Le parquet de Paris ouvre une enquête pour harcèlement moral présumé au sein des services du Premier ministre
Une enquête judiciaire a été ouverte pour des soupçons de harcèlement moral au sein des services du Premier ministre. Cette décision intervient dans un contexte particulièrement tendu, marqué par une série de suicides et de tentatives de suicide parmi les agents de Matignon. Deux agents se sont suicidés et deux tentatives de suicide ont été recensées depuis le mois d'octobre 2025 au sein des services de Matignon.
Dans ce contexte, des signalements au titre de l’article 40 du code de procédure pénale ont été effectués en juin par un représentant du personnel. Trois enquêtes internes ont également été ouvertes à Matignon.

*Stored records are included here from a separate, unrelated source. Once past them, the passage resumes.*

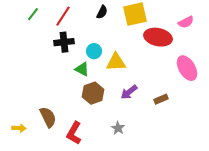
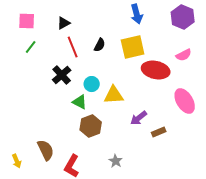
red line: (63, 16) -> (73, 47), moved, turned -55
black cross: (64, 42) -> (62, 75), turned -36
purple arrow: (129, 92) -> (139, 118), moved
yellow arrow: (19, 128) -> (17, 161), turned 64

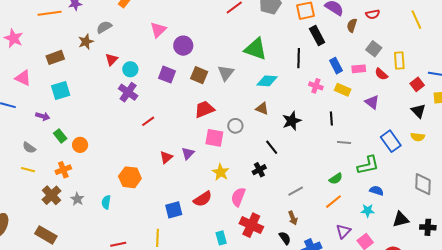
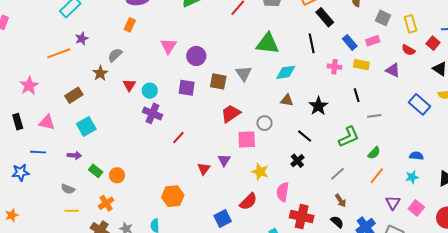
pink star: (14, 38) -> (29, 86), turned 30
red semicircle: (381, 74) -> (408, 50), moved
green L-shape: (368, 165) -> (349, 137), moved

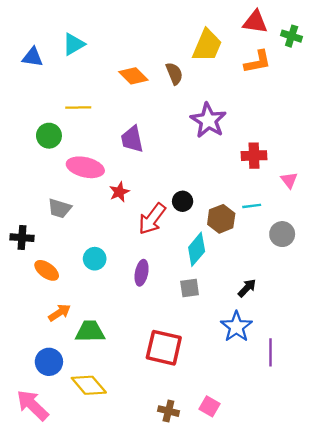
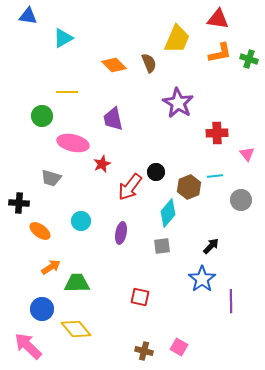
green cross: (292, 36) -> (249, 59), moved
blue triangle: (33, 57) -> (28, 16), moved
red square: (164, 348) -> (140, 297), size x0.6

Plainte pour harcèlement moral visant plusieurs responsables
L'une des fonctionnaires qui a tenté de se suicider en avril dernier a déposé plainte pour "harcèlement moral visant plusieurs responsables hiérarchiques du service de la correspondance du Premier ministre", confirme le parquet de Paris au Figaro. Sont notamment mis en cause la cheffe de service de la correspondance du Premier ministre, le chef de service par intérim, un adjoint et un dernier responsable. L'enquête a été confiée à la brigade de répression de la délinquance à la personne.
La fonctionnaire, qui exerçait depuis 2022 au service de la correspondance du Premier ministre, décrit une mise à l'écart progressive, avec retrait de ses missions, exclusion des réunions et isolement professionnel, malgré l'activation des dispositifs internes d'alerte. D'après plusieurs témoignages recueillis par Le Figaro, ces situations s'inscriraient dans un climat de tension plus large, alimenté par l'instabilité politique — quatre Premiers ministres en deux ans —, des réorganisations successives, une baisse des effectifs et une concurrence accrue entre agents, certains évoquant des pratiques managériales particulièrement dures.
Le dispositif interne de signalement — Vigisouffrance — a enregistré une hausse des saisines ces dernières années. Une mission d’enquête plus large sur les risques psychosociaux doit également être engagée dans les prochains mois : elle doit permettre d’évaluer de manière globale les conditions de travail au sein des services, d’identifier d’éventuels dysfonctionnements structurels et de formuler des recommandations en matière de prévention.